As a solution to this problem, a new method of controlling train operation was recently proposed whereby a plurality of sectional switching devices are provided on feeder lines to vary the feeder section length in an attempt to improve cost efficiency. Japanese Unexamined Patent Publication No. 4-185208 discloses such an apparatus which is utilized in performing the block control according to the newly proposed method.
Further, as a method for attaining an efficient on-ground linear railway system with existing substations, it was also proposed to change the feeder sections connected to each substation. For instance, only a single substation is provided for a plurality of feeder sections. Among the plurality of feeder sections, a feeder section having a train therein to be driven is designated from a control center and connected to the substation.
However, the alteration of the feeder sectioning and the switching of the connection between the substation and the feeder sections give rise to the following problems.
In an on-ground linear railway system, power is not supplied to all the feeder sections on a regular basis, in contrast to the contact wires of a common railway system. Instead, power is supplied only to the feeder section where power is required, and the acceleration and deceleration of a train is controlled by the amount of supplied power. Therefore, when there is no power supplied to the feeder section, the velocity of the train in the feeder section cannot be controlled. In other words, when a train enters a feeder section that is not controlled by a substation, the train can not be accelerated or decelerated. Thus, the method reveals a drawback in terms of security.
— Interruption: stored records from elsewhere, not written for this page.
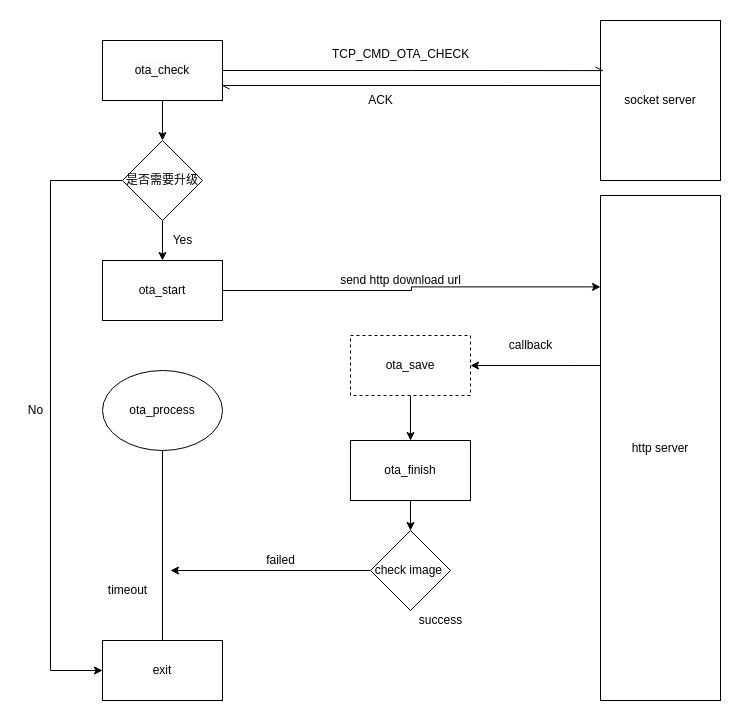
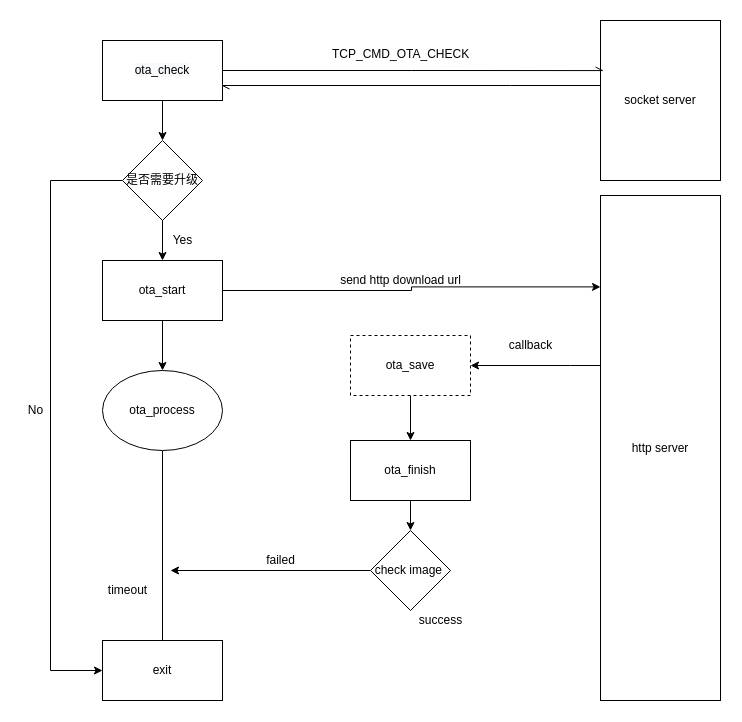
  <mxCell id="0" />
  <mxCell id="1" parent="0" />
  <mxCell id="2" style="edgeStyle=orthogonalEdgeStyle;rounded=0;orthogonalLoop=1;jettySize=auto;html=1;entryX=0;entryY=0.5;entryDx=0;entryDy=0;fontFamily=Helvetica;exitX=0;exitY=0.5;exitDx=0;exitDy=0;" parent="1" source="25" target="18" edge="1"><mxGeometry relative="1" as="geometry"><mxPoint x="102" y="80" as="sourcePoint" /><mxPoint x="90" y="90" as="targetPoint" /><Array as="points"><mxPoint x="50" y="180" /><mxPoint x="50" y="670" /></Array></mxGeometry></mxCell>
  <mxCell id="3" style="edgeStyle=orthogonalEdgeStyle;rounded=0;orthogonalLoop=1;jettySize=auto;html=1;entryX=1;entryY=0.75;entryDx=0;entryDy=0;endArrow=openAsync;endFill=0;" edge="1" parent="1" source="4" target="23"><mxGeometry relative="1" as="geometry"><Array as="points"><mxPoint x="510" y="85" /><mxPoint x="510" y="85" /></Array></mxGeometry></mxCell>
  <mxCell id="4" value="socket server" style="rounded=0;whiteSpace=wrap;html=1;fontFamily=Helvetica;" parent="1" vertex="1"><mxGeometry x="600" y="20" width="120" height="160" as="geometry" /></mxCell>
  <mxCell id="5" style="edgeStyle=none;rounded=0;orthogonalLoop=1;jettySize=auto;html=1;entryX=0.5;entryY=1;entryDx=0;entryDy=0;fontFamily=Helvetica;" parent="1" source="6" target="18" edge="1"><mxGeometry relative="1" as="geometry"><mxPoint x="18" y="132" as="targetPoint" /></mxGeometry></mxCell>
  <mxCell id="6" value="ota_process" style="ellipse;whiteSpace=wrap;html=1;fontFamily=Helvetica;" parent="1" vertex="1"><mxGeometry x="102" y="370" width="120" height="80" as="geometry" /></mxCell>
  <mxCell id="7" value="TCP_CMD_OTA_CHECK" style="text;whiteSpace=wrap;html=1;fontFamily=Helvetica;" parent="1" vertex="1"><mxGeometry x="330" y="40" width="160" height="30" as="geometry" /></mxCell>
  <mxCell id="8" style="edgeStyle=orthogonalEdgeStyle;rounded=0;orthogonalLoop=1;jettySize=auto;html=1;entryX=1;entryY=0.5;entryDx=0;entryDy=0;endArrow=classic;endFill=1;" edge="1" parent="1" source="9" target="16"><mxGeometry relative="1" as="geometry"><Array as="points"><mxPoint x="570" y="365" /><mxPoint x="570" y="365" /></Array></mxGeometry></mxCell>
  <mxCell id="9" value="http server" style="rounded=0;whiteSpace=wrap;html=1;fontFamily=Helvetica;" parent="1" vertex="1"><mxGeometry x="600" y="195" width="120" height="505" as="geometry" /></mxCell>
  <mxCell id="10" value="callback" style="text;html=1;align=center;verticalAlign=middle;resizable=0;points=[];autosize=1;fontFamily=Helvetica;" parent="1" vertex="1"><mxGeometry x="500" y="335" width="60" height="20" as="geometry" /></mxCell>
  <mxCell id="11" value="timeout" style="text;html=1;align=center;verticalAlign=middle;resizable=0;points=[];autosize=1;fontFamily=Helvetica;" parent="1" vertex="1"><mxGeometry x="102" y="580" width="50" height="20" as="geometry" /></mxCell>
+ <mxCell id="12" style="edgeStyle=orthogonalEdgeStyle;rounded=0;orthogonalLoop=1;jettySize=auto;html=1;entryX=0.5;entryY=0;entryDx=0;entryDy=0;endArrow=classic;endFill=1;" edge="1" parent="1" source="14" target="6"><mxGeometry relative="1" as="geometry" /></mxCell>
  <mxCell id="13" style="edgeStyle=orthogonalEdgeStyle;rounded=0;orthogonalLoop=1;jettySize=auto;html=1;entryX=0;entryY=0.181;entryDx=0;entryDy=0;entryPerimeter=0;endArrow=classic;endFill=1;" edge="1" parent="1" source="14" target="9"><mxGeometry relative="1" as="geometry" /></mxCell>
  <mxCell id="14" value="ota_start" style="rounded=0;whiteSpace=wrap;html=1;fontFamily=Helvetica;" parent="1" vertex="1"><mxGeometry x="102" y="260" width="120" height="60" as="geometry" /></mxCell>
  <mxCell id="15" style="edgeStyle=orthogonalEdgeStyle;rounded=0;orthogonalLoop=1;jettySize=auto;html=1;entryX=0.5;entryY=0;entryDx=0;entryDy=0;endArrow=classic;endFill=1;" edge="1" parent="1" source="16" target="28"><mxGeometry relative="1" as="geometry" /></mxCell>
  <mxCell id="16" value="ota_save" style="rounded=0;whiteSpace=wrap;html=1;fontFamily=Helvetica;dashed=1;" parent="1" vertex="1"><mxGeometry x="350" y="335" width="120" height="60" as="geometry" /></mxCell>
  <mxCell id="17" value="send http download url" style="text;html=1;align=center;verticalAlign=middle;resizable=0;points=[];autosize=1;fontFamily=Helvetica;" parent="1" vertex="1"><mxGeometry x="330" y="270" width="140" height="20" as="geometry" /></mxCell>
  <mxCell id="18" value="&lt;span&gt;exit&lt;/span&gt;" style="rounded=0;whiteSpace=wrap;html=1;" vertex="1" parent="1"><mxGeometry x="102" y="640" width="120" height="60" as="geometry" /></mxCell>
  <mxCell id="19" value="No" style="text;html=1;align=center;verticalAlign=middle;resizable=0;points=[];autosize=1;" vertex="1" parent="1"><mxGeometry x="20" y="400" width="30" height="20" as="geometry" /></mxCell>
- <mxCell id="20" value="ACK" style="text;html=1;align=center;verticalAlign=middle;resizable=0;points=[];autosize=1;" vertex="1" parent="1"><mxGeometry x="360" y="90" width="40" height="20" as="geometry" /></mxCell>
  <mxCell id="21" style="edgeStyle=orthogonalEdgeStyle;rounded=0;orthogonalLoop=1;jettySize=auto;html=1;entryX=0.017;entryY=0.313;entryDx=0;entryDy=0;entryPerimeter=0;endArrow=openAsync;endFill=0;" edge="1" parent="1" source="23" target="4"><mxGeometry relative="1" as="geometry" /></mxCell>
  <mxCell id="22" style="edgeStyle=orthogonalEdgeStyle;rounded=0;orthogonalLoop=1;jettySize=auto;html=1;entryX=0.5;entryY=0;entryDx=0;entryDy=0;endArrow=classic;endFill=1;" edge="1" parent="1" source="23" target="25"><mxGeometry relative="1" as="geometry" /></mxCell>
  <mxCell id="23" value="&#10;&#10;&lt;span style=&quot;color: rgb(0, 0, 0); font-family: helvetica; font-size: 12px; font-style: normal; font-weight: 400; letter-spacing: normal; text-align: center; text-indent: 0px; text-transform: none; word-spacing: 0px; background-color: rgb(248, 249, 250); display: inline; float: none;&quot;&gt;ota_check&lt;/span&gt;&#10;&#10;" style="rounded=0;whiteSpace=wrap;html=1;" vertex="1" parent="1"><mxGeometry x="102" y="40" width="120" height="60" as="geometry" /></mxCell>
  <mxCell id="24" style="edgeStyle=orthogonalEdgeStyle;rounded=0;orthogonalLoop=1;jettySize=auto;html=1;entryX=0.5;entryY=0;entryDx=0;entryDy=0;endArrow=classic;endFill=1;" edge="1" parent="1" source="25" target="14"><mxGeometry relative="1" as="geometry" /></mxCell>
  <mxCell id="25" value="是否需要升级" style="rhombus;whiteSpace=wrap;html=1;" vertex="1" parent="1"><mxGeometry x="122" y="140" width="80" height="80" as="geometry" /></mxCell>
  <mxCell id="26" value="Yes" style="text;html=1;align=center;verticalAlign=middle;resizable=0;points=[];autosize=1;" vertex="1" parent="1"><mxGeometry x="162" y="230" width="40" height="20" as="geometry" /></mxCell>
  <mxCell id="27" style="edgeStyle=orthogonalEdgeStyle;rounded=0;orthogonalLoop=1;jettySize=auto;html=1;endArrow=classic;endFill=1;" edge="1" parent="1" source="28" target="31"><mxGeometry relative="1" as="geometry" /></mxCell>
  <mxCell id="28" value="ota_finish" style="rounded=0;whiteSpace=wrap;html=1;" vertex="1" parent="1"><mxGeometry x="350" y="440" width="120" height="60" as="geometry" /></mxCell>
  <mxCell id="29" value="failed" style="text;html=1;align=center;verticalAlign=middle;resizable=0;points=[];autosize=1;" vertex="1" parent="1"><mxGeometry x="260" y="550" width="40" height="20" as="geometry" /></mxCell>
  <mxCell id="30" style="edgeStyle=orthogonalEdgeStyle;rounded=0;orthogonalLoop=1;jettySize=auto;html=1;endArrow=classic;endFill=1;" edge="1" parent="1" source="31"><mxGeometry relative="1" as="geometry"><mxPoint x="170" y="570" as="targetPoint" /></mxGeometry></mxCell>
  <mxCell id="31" value="check image&amp;nbsp;" style="rhombus;whiteSpace=wrap;html=1;" vertex="1" parent="1"><mxGeometry x="370" y="530" width="80" height="80" as="geometry" /></mxCell>
  <mxCell id="32" value="success" style="text;html=1;align=center;verticalAlign=middle;resizable=0;points=[];autosize=1;" vertex="1" parent="1"><mxGeometry x="410" y="610" width="60" height="20" as="geometry" /></mxCell>
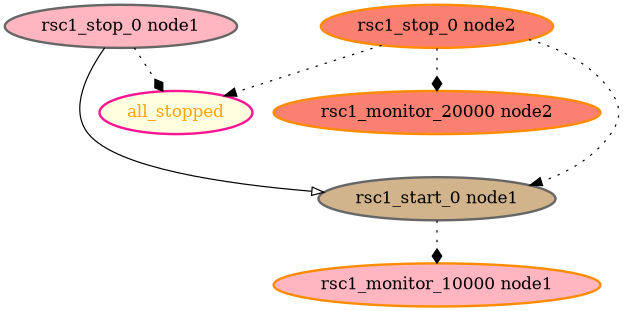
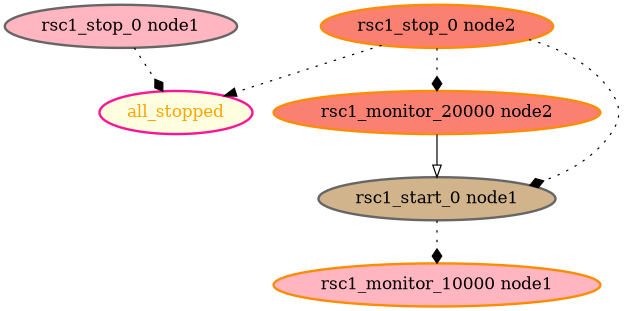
  digraph {
    node [color=darkorange fillcolor=lightpink fontcolor=black style="bold,filled"]
    edge [arrowhead=diamond style=dotted]
    all_stopped [color=deeppink fillcolor=lightyellow fontcolor=orange]
    "rsc1_monitor_10000 node1"
    "rsc1_monitor_20000 node2" [fillcolor=salmon]
    "rsc1_start_0 node1" [color=gray40 fillcolor=tan]
    "rsc1_stop_0 node1" [color=gray40]
    "rsc1_stop_0 node2" [fillcolor=salmon]
    "rsc1_start_0 node1" -> "rsc1_monitor_10000 node1"
    "rsc1_stop_0 node1" -> all_stopped
-   "rsc1_stop_0 node1" -> "rsc1_start_0 node1" [arrowhead=onormal style=solid]
+   "rsc1_monitor_20000 node2" -> "rsc1_start_0 node1" [arrowhead=onormal style=solid]
    "rsc1_stop_0 node2" -> all_stopped [arrowhead=normal]
    "rsc1_stop_0 node2" -> "rsc1_monitor_20000 node2"
-   "rsc1_stop_0 node2" -> "rsc1_start_0 node1" [arrowhead=normal]
+   "rsc1_stop_0 node2" -> "rsc1_start_0 node1"
  }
Further, the mentioned method of Japanese Unexamined Patent Publication No. 4-185208 neglects the need to look to the condition of a preceding or subsequent train in altering the feeder sections. As a result, when a feeder section is lengthened forward, a preceding train may be included in the same feeder section as the train in question, and the principle of "one train in one block section" is not maintained. If a feeder section is lengthened backward, the following train running behind the train in question may be included in the same feeder section, and will be suddenly halted.